Mechanical performance of bio-inspired 3D printed composites for structural applications

This study investigates the flexural behavior of bio-inspired 3D-printed beams for lightweight structural applications. It includes two experimental programs: (i) nacre-inspired sandwich beams (BTL1-BTL6) printed in Stone Fill and PLA/PHA, and (ii) trabecular bone-inspired beams (B1/B2, also denoted ST1/ST2) printed in ASA and Viber’s PLA. Both beam families were manufactured in several pore-density configurations using fused filament fabrication (FFF). To isolate the effect of internal architecture, all specimens shared the same external dimensions. In total, 24 beams were tested under quasi-static three-point bending to evaluate load-displacement response, initial flexural stiffness, energy absorption, and failure mechanisms, supported by nonlinear finite-element modelling. The results show that internal topology strongly governs global flexural behavior.
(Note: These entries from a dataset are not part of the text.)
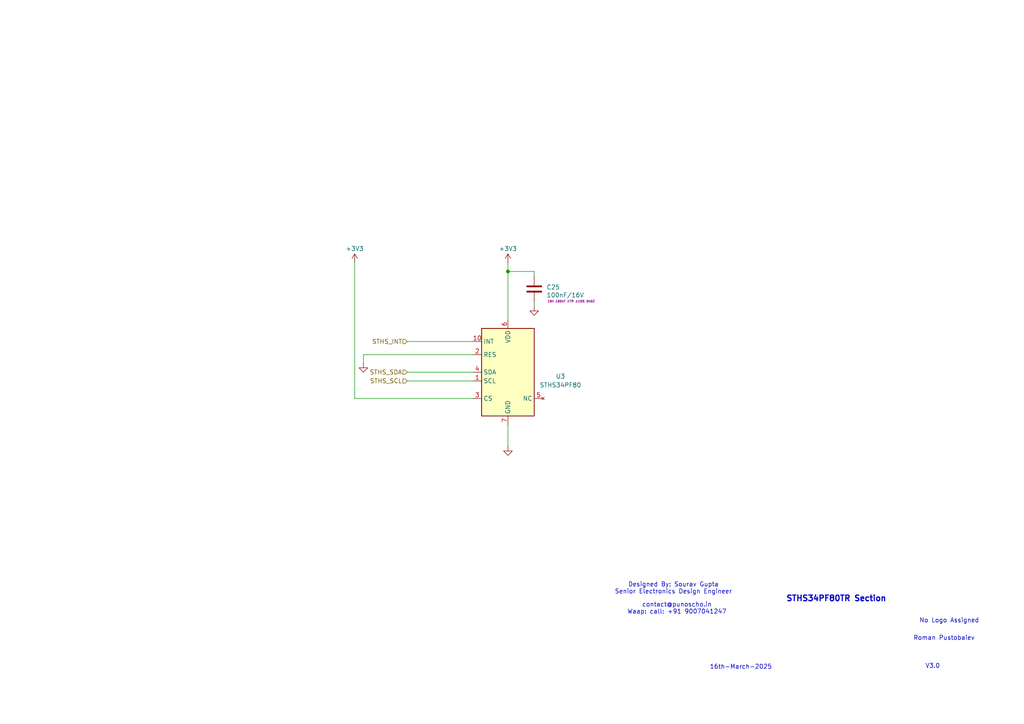
<source format=kicad_sch>
(kicad_sch
	(version 20250114)
	(generator "eeschema")
	(generator_version "9.0")
	(uuid "5bb29ebc-0db8-40be-bc42-6f9011c5a7f2")
	(paper "A4")
	
	(text "V3.0"
		(exclude_from_sim no)
		(at 270.51 193.294 0)
		(effects
			(font
				(size 1.27 1.27)
			)
		)
		(uuid "360d38e7-60ce-42b3-b8ac-a24b73acfedc")
	)
	(text "Designed By: Sourav Gupta\nSenior Electronics Design Engineer"
		(exclude_from_sim no)
		(at 195.326 170.688 0)
		(effects
			(font
				(size 1.27 1.27)
			)
		)
		(uuid "5d7bae53-5de2-4b51-931d-98f2b0c9b95a")
	)
	(text "Roman Pustobaiev"
		(exclude_from_sim no)
		(at 273.812 185.166 0)
		(effects
			(font
				(size 1.27 1.27)
			)
		)
		(uuid "76f6fab7-dbf9-474f-a31a-9779807eb55f")
	)
	(text "STHS34PF80TR Section"
		(exclude_from_sim no)
		(at 242.57 173.736 0)
		(effects
			(font
				(size 1.651 1.651)
				(thickness 0.3302)
				(bold yes)
			)
		)
		(uuid "b477b549-d549-4b3d-9fd9-2e18758933dd")
	)
	(text "No Logo Assigned"
		(exclude_from_sim no)
		(at 275.336 180.086 0)
		(effects
			(font
				(size 1.27 1.27)
			)
		)
		(uuid "b57ae8af-1b25-4dbc-9407-c8d31f173c68")
	)
	(text "16th-March-2025"
		(exclude_from_sim no)
		(at 214.884 193.548 0)
		(effects
			(font
				(size 1.27 1.27)
			)
		)
		(uuid "bb8bfbca-c6be-43f5-bbd5-5a5e45ff0c2c")
	)
	(text "contact@punoscho.in\nWaap: call: +91 9007041247"
		(exclude_from_sim no)
		(at 196.342 176.53 0)
		(effects
			(font
				(size 1.27 1.27)
			)
		)
		(uuid "dd30c02f-a002-48f5-9b4b-ac664f694377")
	)
	(junction
		(at 147.32 78.74)
		(diameter 0)
		(color 0 0 0 0)
		(uuid "41cf28ae-4a53-40ba-9522-c3570f31af38")
	)
	(wire
		(pts
			(xy 118.11 99.06) (xy 137.16 99.06)
		)
		(stroke
			(width 0)
			(type default)
		)
		(uuid "12163a0b-38ff-41ff-9f01-e99d92efa10d")
	)
	(wire
		(pts
			(xy 154.94 87.63) (xy 154.94 88.9)
		)
		(stroke
			(width 0)
			(type default)
		)
		(uuid "1f31092e-e187-4cbd-b089-df50bab3de16")
	)
	(wire
		(pts
			(xy 154.94 80.01) (xy 154.94 78.74)
		)
		(stroke
			(width 0)
			(type default)
		)
		(uuid "47f73832-3513-4eae-9881-ef954add48c2")
	)
	(wire
		(pts
			(xy 102.87 76.2) (xy 102.87 115.57)
		)
		(stroke
			(width 0)
			(type default)
		)
		(uuid "4e3217bc-2902-4cdc-bf4c-19f01f1f61dd")
	)
	(wire
		(pts
			(xy 137.16 115.57) (xy 102.87 115.57)
		)
		(stroke
			(width 0)
			(type default)
		)
		(uuid "69fba03f-344a-453e-80fa-82e7f6a3ad71")
	)
	(wire
		(pts
			(xy 137.16 102.87) (xy 105.41 102.87)
		)
		(stroke
			(width 0)
			(type default)
		)
		(uuid "7492d4e0-50c2-41b7-8d7c-4e2afa4689db")
	)
	(wire
		(pts
			(xy 118.11 110.49) (xy 137.16 110.49)
		)
		(stroke
			(width 0)
			(type default)
		)
		(uuid "762f3f9c-c28f-42c0-9271-a77ad2162cf8")
	)
	(wire
		(pts
			(xy 105.41 102.87) (xy 105.41 105.41)
		)
		(stroke
			(width 0)
			(type default)
		)
		(uuid "8c758000-b1a2-4c34-a9db-70dc2fcd6815")
	)
	(wire
		(pts
			(xy 118.11 107.95) (xy 137.16 107.95)
		)
		(stroke
			(width 0)
			(type default)
		)
		(uuid "a0dc9628-1727-4924-be49-f9c6b255ef1f")
	)
	(wire
		(pts
			(xy 147.32 76.2) (xy 147.32 78.74)
		)
		(stroke
			(width 0)
			(type default)
		)
		(uuid "b326ff6d-edf2-4eaf-8f74-e61c5c00dfbb")
	)
	(wire
		(pts
			(xy 147.32 123.19) (xy 147.32 129.54)
		)
		(stroke
			(width 0)
			(type default)
		)
		(uuid "c13a206a-1c1c-43c1-bdd9-3d37c1d6c032")
	)
	(wire
		(pts
			(xy 147.32 78.74) (xy 147.32 92.71)
		)
		(stroke
			(width 0)
			(type default)
		)
		(uuid "f70eb92c-1c1d-41b0-9af3-750841ffc31c")
	)
	(wire
		(pts
			(xy 147.32 78.74) (xy 154.94 78.74)
		)
		(stroke
			(width 0)
			(type default)
		)
		(uuid "fb559838-562e-48f7-a9fd-1f61e37e92c2")
	)
	(hierarchical_label "STHS_SDA"
		(shape input)
		(at 118.11 107.95 180)
		(effects
			(font
				(size 1.27 1.27)
			)
			(justify right)
		)
		(uuid "604d4a77-dd96-4889-adb8-91061f434729")
	)
	(hierarchical_label "STHS_SCL"
		(shape input)
		(at 118.11 110.49 180)
		(effects
			(font
				(size 1.27 1.27)
			)
			(justify right)
		)
		(uuid "9aa931c8-c9a7-4a5c-9bfa-fa7d1d8fecff")
	)
	(hierarchical_label "STHS_INT"
		(shape input)
		(at 118.11 99.06 180)
		(effects
			(font
				(size 1.27 1.27)
			)
			(justify right)
		)
		(uuid "a7f6a073-a50e-41f0-9432-b52cfd37feb8")
	)
	(symbol
		(lib_id "1-cob-drv:STHS34PF80TR")
		(at 147.32 107.95 0)
		(unit 1)
		(exclude_from_sim no)
		(in_bom yes)
		(on_board yes)
		(dnp no)
		(fields_autoplaced yes)
		(uuid "3f335f9e-8df9-4010-b5ca-35c74b4d8f5d")
		(property "Reference" "U3"
			(at 162.56 109.1498 0)
			(effects
				(font
					(size 1.27 1.27)
				)
			)
		)
		(property "Value" "STHS34PF80"
			(at 162.56 111.6898 0)
			(effects
				(font
					(size 1.27 1.27)
				)
			)
		)
		(property "Footprint" "1-COB-MOD:XDCR_STHS34PF80TR"
			(at 149.606 139.192 0)
			(effects
				(font
					(size 1.27 1.27)
				)
				(hide yes)
			)
		)
		(property "Datasheet" "https://www.st.com/resource/en/datasheet/vl53l1x.pdf"
			(at 149.352 138.684 0)
			(effects
				(font
					(size 1.27 1.27)
				)
				(hide yes)
			)
		)
		(property "Description" "Infrared Detectors Low-power, high-sensitivity"
			(at 149.098 138.684 0)
			(effects
				(font
					(size 1.27 1.27)
				)
				(hide yes)
			)
		)
		(pin "5"
			(uuid "55d47a43-f699-4889-a73d-3e25cf7617b7")
		)
		(pin "2"
			(uuid "84da32da-9601-479d-91d4-fdfafeaedfbd")
		)
		(pin "6"
			(uuid "3f2acd99-973e-4109-8315-f8f19ba8a9cc")
		)
		(pin "10"
			(uuid "ac0d8ee9-20a9-41b7-8c06-3a7fb500f91a")
		)
		(pin "4"
			(uuid "f8b008c0-5037-423d-b93f-d54e8c95b9dc")
		)
		(pin "3"
			(uuid "c1c8c471-06b6-4e6f-a349-d703c94f8e91")
		)
		(pin "1"
			(uuid "00e6797a-d0e3-499a-893c-b7b01adabf81")
		)
		(pin "9"
			(uuid "67bd8ffe-e0e1-4242-82b7-b9e8a98752e1")
		)
		(pin "8"
			(uuid "60de7664-3918-402d-9dcd-5281a81a1562")
		)
		(pin "7"
			(uuid "acde5703-c44a-43a4-b448-532d83c5155a")
		)
		(instances
			(project ""
				(path "/72306bb1-8a24-469b-bdd7-d5938b058a41/c7a69e2a-1737-423f-8ec2-47bf6b5b87b3"
					(reference "U3")
					(unit 1)
				)
			)
		)
	)
	(symbol
		(lib_id "power:GND")
		(at 105.41 105.41 0)
		(mirror y)
		(unit 1)
		(exclude_from_sim no)
		(in_bom yes)
		(on_board yes)
		(dnp no)
		(fields_autoplaced yes)
		(uuid "9f63b0f6-45e6-4d4a-a79d-1e18ba7adab9")
		(property "Reference" "#PWR055"
			(at 105.41 111.76 0)
			(effects
				(font
					(size 1.27 1.27)
				)
				(hide yes)
			)
		)
		(property "Value" "GND"
			(at 105.41 110.49 0)
			(effects
				(font
					(size 1.27 1.27)
				)
				(hide yes)
			)
		)
		(property "Footprint" ""
			(at 105.41 105.41 0)
			(effects
				(font
					(size 1.27 1.27)
				)
				(hide yes)
			)
		)
		(property "Datasheet" ""
			(at 105.41 105.41 0)
			(effects
				(font
					(size 1.27 1.27)
				)
				(hide yes)
			)
		)
		(property "Description" "Power symbol creates a global label with name \"GND\" , ground"
			(at 105.41 105.41 0)
			(effects
				(font
					(size 1.27 1.27)
				)
				(hide yes)
			)
		)
		(pin "1"
			(uuid "657505a2-ef9e-458d-8e80-6abf3a911e90")
		)
		(instances
			(project "prox_sensor"
				(path "/72306bb1-8a24-469b-bdd7-d5938b058a41/c7a69e2a-1737-423f-8ec2-47bf6b5b87b3"
					(reference "#PWR055")
					(unit 1)
				)
			)
		)
	)
	(symbol
		(lib_id "Device:C")
		(at 154.94 83.82 0)
		(mirror x)
		(unit 1)
		(exclude_from_sim no)
		(in_bom yes)
		(on_board yes)
		(dnp no)
		(uuid "a30f18c6-3a42-4fba-bae7-920696c63cac")
		(property "Reference" "C25"
			(at 158.496 83.312 0)
			(effects
				(font
					(size 1.27 1.27)
				)
				(justify left)
			)
		)
		(property "Value" "100nF/16V"
			(at 158.496 85.598 0)
			(effects
				(font
					(size 1.27 1.27)
				)
				(justify left)
			)
		)
		(property "Footprint" "Capacitor_SMD:C_0402_1005Metric"
			(at 155.9052 80.01 0)
			(effects
				(font
					(size 1.27 1.27)
				)
				(hide yes)
			)
		)
		(property "Datasheet" "~"
			(at 154.94 83.82 0)
			(effects
				(font
					(size 1.27 1.27)
				)
				(hide yes)
			)
		)
		(property "Description" "Unpolarized capacitor"
			(at 154.94 83.82 0)
			(effects
				(font
					(size 1.27 1.27)
				)
				(hide yes)
			)
		)
		(property "MFR" "Samsung Electro-Mechanics"
			(at 154.94 83.82 0)
			(effects
				(font
					(size 1.27 1.27)
				)
				(hide yes)
			)
		)
		(property "MFR-PN" "CL05B104KO5NNNC"
			(at 154.94 83.82 0)
			(effects
				(font
					(size 1.27 1.27)
				)
				(hide yes)
			)
		)
		(property "LCSC PN" "C1525"
			(at 154.94 83.82 0)
			(effects
				(font
					(size 1.27 1.27)
				)
				(hide yes)
			)
		)
		(property "INFO" "16V 100nF X7R ±10% 0402"
			(at 165.608 87.376 0)
			(effects
				(font
					(size 0.635 0.635)
					(bold yes)
					(italic yes)
				)
			)
		)
		(property "Current" ""
			(at 154.94 83.82 0)
			(effects
				(font
					(size 1.27 1.27)
				)
				(hide yes)
			)
		)
		(property "DCR" ""
			(at 154.94 83.82 0)
			(effects
				(font
					(size 1.27 1.27)
				)
				(hide yes)
			)
		)
		(property "Height" ""
			(at 154.94 83.82 0)
			(effects
				(font
					(size 1.27 1.27)
				)
				(hide yes)
			)
		)
		(property "Impedance" ""
			(at 154.94 83.82 0)
			(effects
				(font
					(size 1.27 1.27)
				)
				(hide yes)
			)
		)
		(property "Manufacturer_Name" ""
			(at 154.94 83.82 0)
			(effects
				(font
					(size 1.27 1.27)
				)
				(hide yes)
			)
		)
		(property "Manufacturer_Part_Number" ""
			(at 154.94 83.82 0)
			(effects
				(font
					(size 1.27 1.27)
				)
				(hide yes)
			)
		)
		(property "Mouser Part Number" ""
			(at 154.94 83.82 0)
			(effects
				(font
					(size 1.27 1.27)
				)
				(hide yes)
			)
		)
		(property "Mouser Price/Stock" ""
			(at 154.94 83.82 0)
			(effects
				(font
					(size 1.27 1.27)
				)
				(hide yes)
			)
		)
		(pin "1"
			(uuid "0477ed31-4879-4d02-b8aa-4d136a40db6b")
		)
		(pin "2"
			(uuid "4a1b6691-3261-436b-95bd-66823114a0df")
		)
		(instances
			(project "prox_sensor"
				(path "/72306bb1-8a24-469b-bdd7-d5938b058a41/c7a69e2a-1737-423f-8ec2-47bf6b5b87b3"
					(reference "C25")
					(unit 1)
				)
			)
		)
	)
	(symbol
		(lib_id "power:GND")
		(at 154.94 88.9 0)
		(mirror y)
		(unit 1)
		(exclude_from_sim no)
		(in_bom yes)
		(on_board yes)
		(dnp no)
		(fields_autoplaced yes)
		(uuid "af7f8175-ce4c-462d-b6e2-ec7d7fde10a0")
		(property "Reference" "#PWR052"
			(at 154.94 95.25 0)
			(effects
				(font
					(size 1.27 1.27)
				)
				(hide yes)
			)
		)
		(property "Value" "GND"
			(at 154.94 93.98 0)
			(effects
				(font
					(size 1.27 1.27)
				)
				(hide yes)
			)
		)
		(property "Footprint" ""
			(at 154.94 88.9 0)
			(effects
				(font
					(size 1.27 1.27)
				)
				(hide yes)
			)
		)
		(property "Datasheet" ""
			(at 154.94 88.9 0)
			(effects
				(font
					(size 1.27 1.27)
				)
				(hide yes)
			)
		)
		(property "Description" "Power symbol creates a global label with name \"GND\" , ground"
			(at 154.94 88.9 0)
			(effects
				(font
					(size 1.27 1.27)
				)
				(hide yes)
			)
		)
		(pin "1"
			(uuid "1576a760-f574-4757-8243-1bc1d568b907")
		)
		(instances
			(project "prox_sensor"
				(path "/72306bb1-8a24-469b-bdd7-d5938b058a41/c7a69e2a-1737-423f-8ec2-47bf6b5b87b3"
					(reference "#PWR052")
					(unit 1)
				)
			)
		)
	)
	(symbol
		(lib_id "power:+3V3")
		(at 102.87 76.2 0)
		(unit 1)
		(exclude_from_sim no)
		(in_bom yes)
		(on_board yes)
		(dnp no)
		(uuid "c2f07c3f-fc9f-43b7-b9d8-29ca9b659594")
		(property "Reference" "#PWR054"
			(at 102.87 80.01 0)
			(effects
				(font
					(size 1.27 1.27)
				)
				(hide yes)
			)
		)
		(property "Value" "+3V3"
			(at 102.87 72.136 0)
			(effects
				(font
					(size 1.27 1.27)
				)
			)
		)
		(property "Footprint" ""
			(at 102.87 76.2 0)
			(effects
				(font
					(size 1.27 1.27)
				)
				(hide yes)
			)
		)
		(property "Datasheet" ""
			(at 102.87 76.2 0)
			(effects
				(font
					(size 1.27 1.27)
				)
				(hide yes)
			)
		)
		(property "Description" "Power symbol creates a global label with name \"+3V3\""
			(at 102.87 76.2 0)
			(effects
				(font
					(size 1.27 1.27)
				)
				(hide yes)
			)
		)
		(pin "1"
			(uuid "557b3754-bed3-47d4-82a9-eee5a5601e3f")
		)
		(instances
			(project "prox_sensor"
				(path "/72306bb1-8a24-469b-bdd7-d5938b058a41/c7a69e2a-1737-423f-8ec2-47bf6b5b87b3"
					(reference "#PWR054")
					(unit 1)
				)
			)
		)
	)
	(symbol
		(lib_id "power:GND")
		(at 147.32 129.54 0)
		(mirror y)
		(unit 1)
		(exclude_from_sim no)
		(in_bom yes)
		(on_board yes)
		(dnp no)
		(fields_autoplaced yes)
		(uuid "df2d1129-e986-4ae8-82a7-fea92be50f0c")
		(property "Reference" "#PWR053"
			(at 147.32 135.89 0)
			(effects
				(font
					(size 1.27 1.27)
				)
				(hide yes)
			)
		)
		(property "Value" "GND"
			(at 147.32 134.62 0)
			(effects
				(font
					(size 1.27 1.27)
				)
				(hide yes)
			)
		)
		(property "Footprint" ""
			(at 147.32 129.54 0)
			(effects
				(font
					(size 1.27 1.27)
				)
				(hide yes)
			)
		)
		(property "Datasheet" ""
			(at 147.32 129.54 0)
			(effects
				(font
					(size 1.27 1.27)
				)
				(hide yes)
			)
		)
		(property "Description" "Power symbol creates a global label with name \"GND\" , ground"
			(at 147.32 129.54 0)
			(effects
				(font
					(size 1.27 1.27)
				)
				(hide yes)
			)
		)
		(pin "1"
			(uuid "966bfc69-a860-428b-99e2-1ef80524b4a0")
		)
		(instances
			(project "prox_sensor"
				(path "/72306bb1-8a24-469b-bdd7-d5938b058a41/c7a69e2a-1737-423f-8ec2-47bf6b5b87b3"
					(reference "#PWR053")
					(unit 1)
				)
			)
		)
	)
	(symbol
		(lib_id "power:+3V3")
		(at 147.32 76.2 0)
		(unit 1)
		(exclude_from_sim no)
		(in_bom yes)
		(on_board yes)
		(dnp no)
		(uuid "ec9d32a0-6e4f-4461-8456-b8340fe62f8d")
		(property "Reference" "#PWR051"
			(at 147.32 80.01 0)
			(effects
				(font
					(size 1.27 1.27)
				)
				(hide yes)
			)
		)
		(property "Value" "+3V3"
			(at 147.32 72.136 0)
			(effects
				(font
					(size 1.27 1.27)
				)
			)
		)
		(property "Footprint" ""
			(at 147.32 76.2 0)
			(effects
				(font
					(size 1.27 1.27)
				)
				(hide yes)
			)
		)
		(property "Datasheet" ""
			(at 147.32 76.2 0)
			(effects
				(font
					(size 1.27 1.27)
				)
				(hide yes)
			)
		)
		(property "Description" "Power symbol creates a global label with name \"+3V3\""
			(at 147.32 76.2 0)
			(effects
				(font
					(size 1.27 1.27)
				)
				(hide yes)
			)
		)
		(pin "1"
			(uuid "d0c5b3fc-1607-44fa-9b46-0d526afdefe5")
		)
		(instances
			(project "prox_sensor"
				(path "/72306bb1-8a24-469b-bdd7-d5938b058a41/c7a69e2a-1737-423f-8ec2-47bf6b5b87b3"
					(reference "#PWR051")
					(unit 1)
				)
			)
		)
	)
)

</source>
In general, trabecular bone-inspired beams exhibit higher initial stiffness than beetle-elytra-inspired beams, while selected medium- and large-pore configurations provide favorable stiffness-to-mass ratios and improved energy absorption. The bio-composite filament achieves stiffness and peak load comparable to ASA but usually shows more gradual post-peak softening and similar or higher absorbed energy, suggesting better damage redistribution. The numerical models reproduce the initial stiffness and relative trends across beam topologies and materials and reveal stress concentrations at strut junctions and pore edges consistent with observed crack-initiation sites. Finally, a parametric study was conducted to enable systematic geometry control of the ST2 architecture. Web and perforation areas were quantified, equivalent circular descriptors were defined, and the radii of 91 circles were parameterized to generate 100 beam configurations. This framework provides a basis for future design optimization and performance tailoring of trabecular inspired additively manufactured beam components.